* **Exercises**
• a. In the blog post below, which family member is going along with the writer to the university town?
• b. For each statement, decide whether the blog post below supports it, and back each yes or no with the exact words from the post that settle it. (i) The writer's school year matches the calendar year. (ii) The writer is moving to a city not lived in before. (iii) The writer is pleased about having to do their own banking.
• c. In the blog post below, the sentence beginning "I'm going back to my very own bed" lists the writer's own things. Name every one of them.

* **Study text**
——

Monday, January 23, 2012

Here and Back Again

Sometimes life just turns itself inside out. I suspect this happens rather a lot, but right now it's happening so that I notice. See, on Saturday morning I'm flying up to my university town. In some senses, this is the standard 'moving out' box checked in the great big growing up checklist. But -

I'm actually flying back to the city I've lived in for the last two years. It's just that (except for my sister) the rest of the family aren't coming with. I'm going to end up in an area I know far better than the one I'm living in now. I'm going back to my very own bed and my desk and my books. Oh glorious books! That may seem a little ridiculous when you know that in the room I'm currently sharing with my sister, I use more shelf space for books than for clothes, but I really am looking forward to being able to pull out Brewster's Dictionary of Phrase and Fable whenever I want it or to check a detail from my biography of Lewis Carroll just as soon as I get home*. I will miss my family, but there's a strong tug from the other side too.

On the same note, I'm going back to people I already know and a bunch of systems I know how to work. Sure, some stuff will be new (we'll have to do our own banking - ick), but a lot of it won't be. And a lot of what I'm expected to struggle with seems more fun than intimidating. One girl asked me how we would manage cooking and I very nearly assured her that my parents would be  fine without us. (In my defense, I was trying to keep track of three conversations at once just then.) I'm sure we'll make grocery shopping mistakes, but I'm looking forward to 'Maritzburg supermarkets where things are organised the way they should be (not that I'm biased or anything).

I don't think the leaving/coming home paradox is at all unique to me - everybody (well, 'most everybody) grows up and moves on. I do think I have a slightly unusual logistical twist on it though! And since I won't have a new city to explore, I might need a list of books to occupy myself with until the deluge of coursework is keeping me busy. If making lists of books to read for fun ranks that high on my priority list, life really can't be that bad. I'm looking forward to seeing what 2012 sem. 1 has to throw at me.

*I realise I could check details online, but that's just not the same.
†Yep, semester one. Our school year matches the calendar year. (Possibly it's different because summer holidays run over Dec/Jan in the southern hemisphere.)

Friday, January 20, 2012

Seven Quick Takes

7 quick takes sm1 Your 7 Quick Takes Toolkit!
  The thing about living in a UCT+2 timezone is that by the time I see people posting about Friday, it's well into Saturday for me. Or maybe it's just a problem because I follow a lot of international American blogs. Or maybe it's just that I'm not organised enough. At any rate, the last couple of weekends have seen me scrolling through my feedreader saying 'Oh, I guess it's too late to write one of those 7QT posts'. But it looks like I might've pulled it off this time.

——

* **Available data**

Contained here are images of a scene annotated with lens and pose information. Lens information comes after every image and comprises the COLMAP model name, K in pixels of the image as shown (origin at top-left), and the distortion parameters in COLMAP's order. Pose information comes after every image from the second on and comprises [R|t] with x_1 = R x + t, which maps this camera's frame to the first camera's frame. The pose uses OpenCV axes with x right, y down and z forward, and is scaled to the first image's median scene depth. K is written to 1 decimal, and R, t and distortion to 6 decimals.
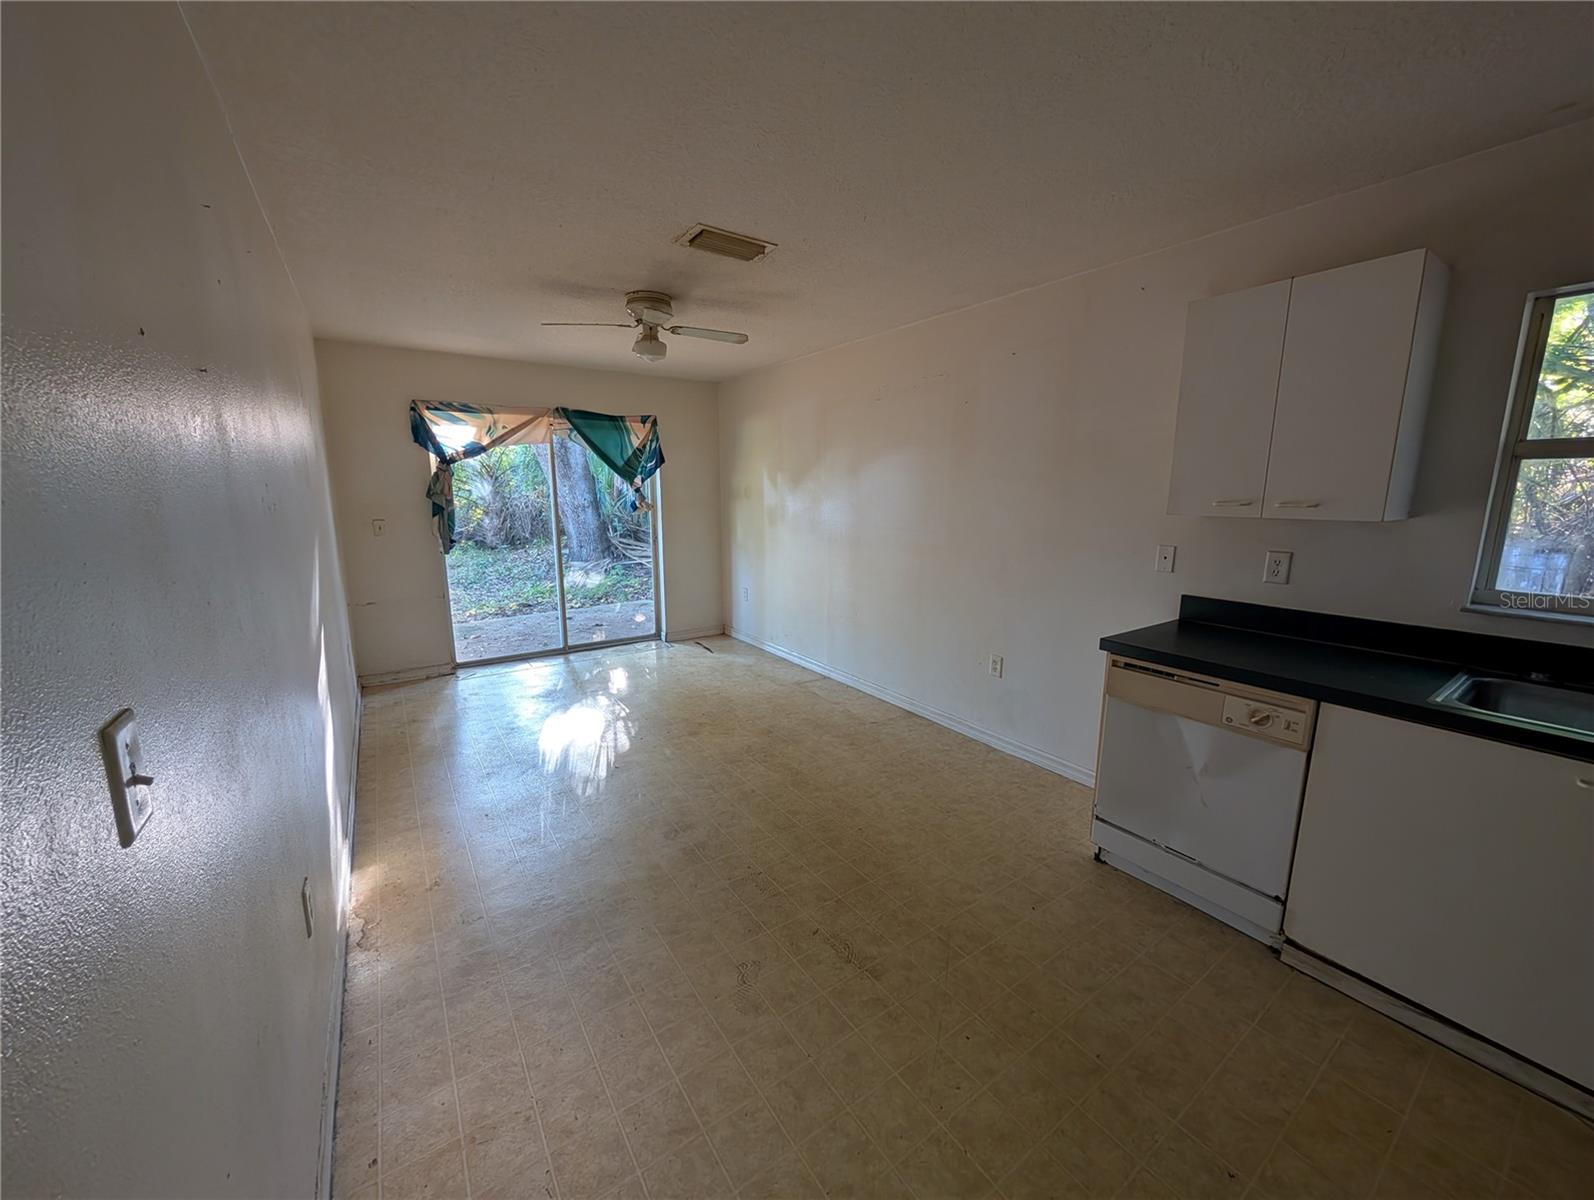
lens RADIAL K [[604.9, 0, 800.5], [0, 604.9, 595.1], [0, 0, 1]] dist [0.001219, -0.000432]
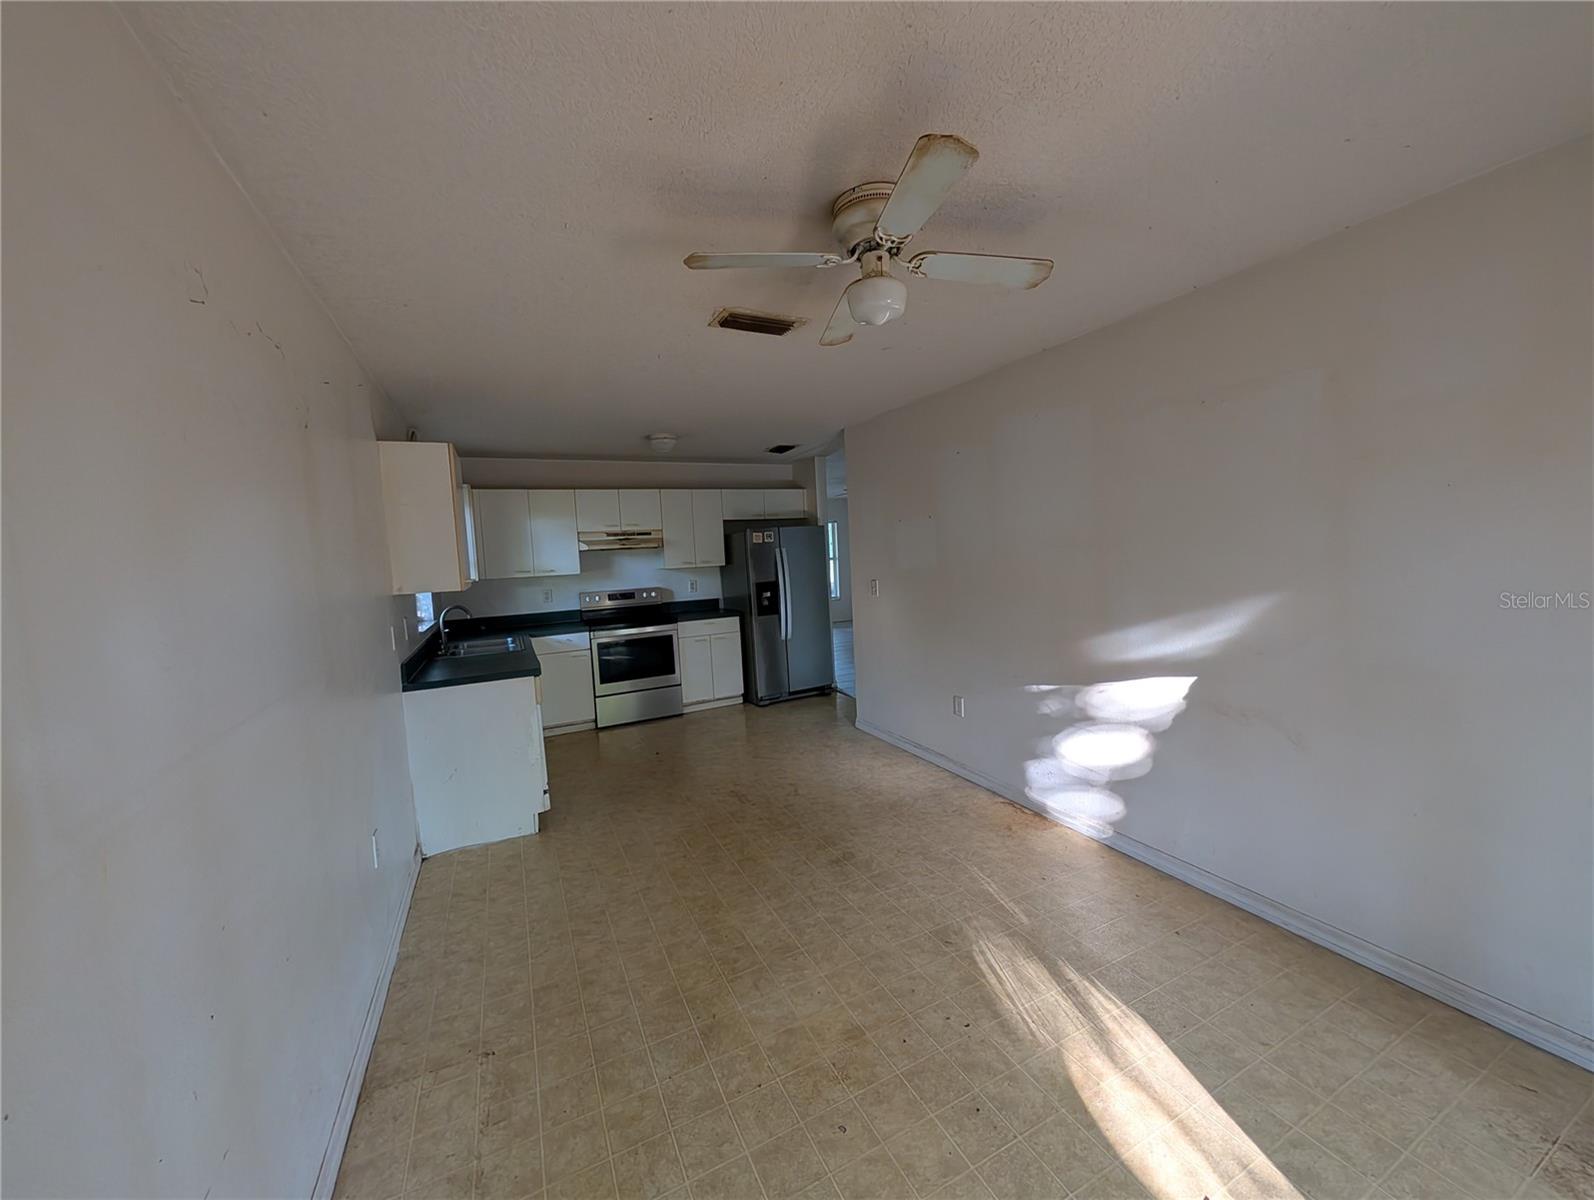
lens RADIAL K [[604.9, 0, 802.0], [0, 604.9, 594.1], [0, 0, 1]] dist [0.001219, -0.000432]
pose [[-0.988120, 0.032725, 0.150161, -0.268411], [0.069311, 0.966950, 0.245364, -0.311713], [-0.137169, 0.252856, -0.957731, 1.687693]]
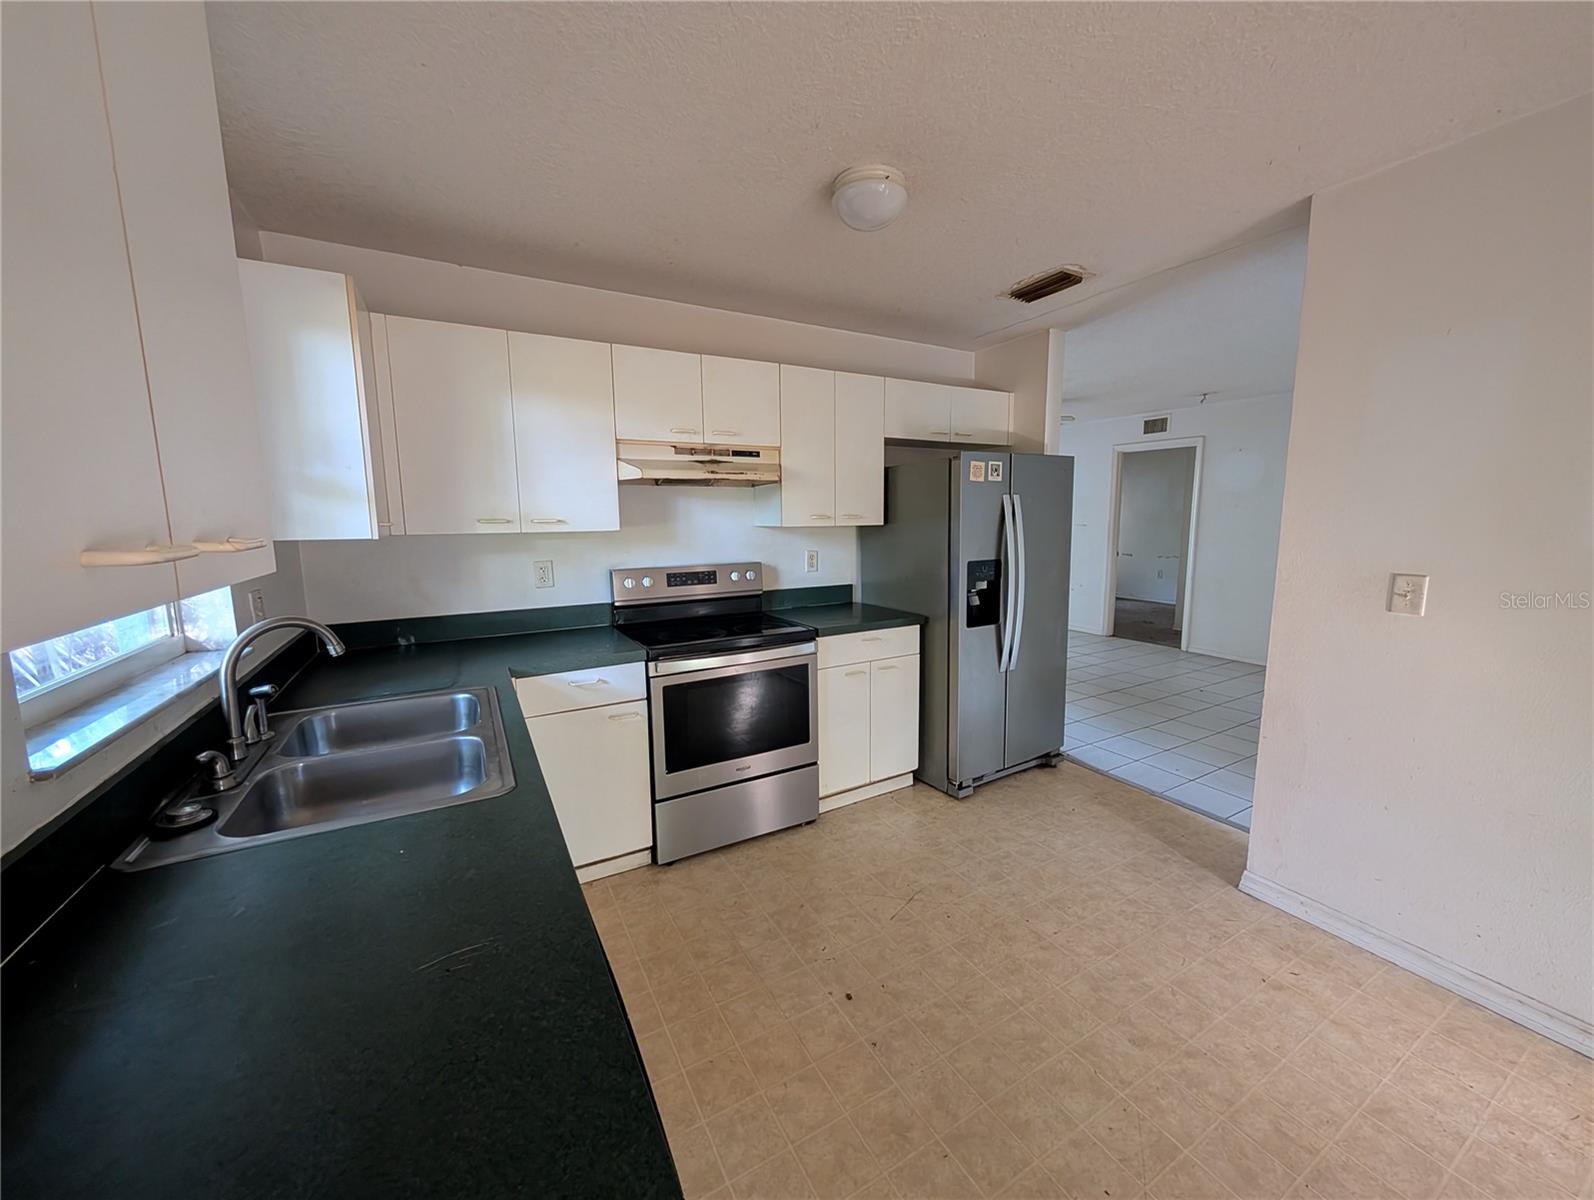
lens RADIAL K [[604.9, 0, 803.5], [0, 604.9, 597.2], [0, 0, 1]] dist [0.001219, -0.000432]
pose [[-0.995714, -0.008286, 0.092111, 0.324979], [0.020465, 0.951549, 0.306815, -0.137043], [-0.090190, 0.307385, -0.947302, 0.832187]]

——

* **Solutions to the exercise**
• a. The writer's sister.

• b.
(i) Yes: "Our school year matches the calendar year."
(ii) No: "I'm actually flying back to the city I've lived in for the last two years."
(iii) No: "we'll have to do our own banking - ick"

• c. Bed, desk, books.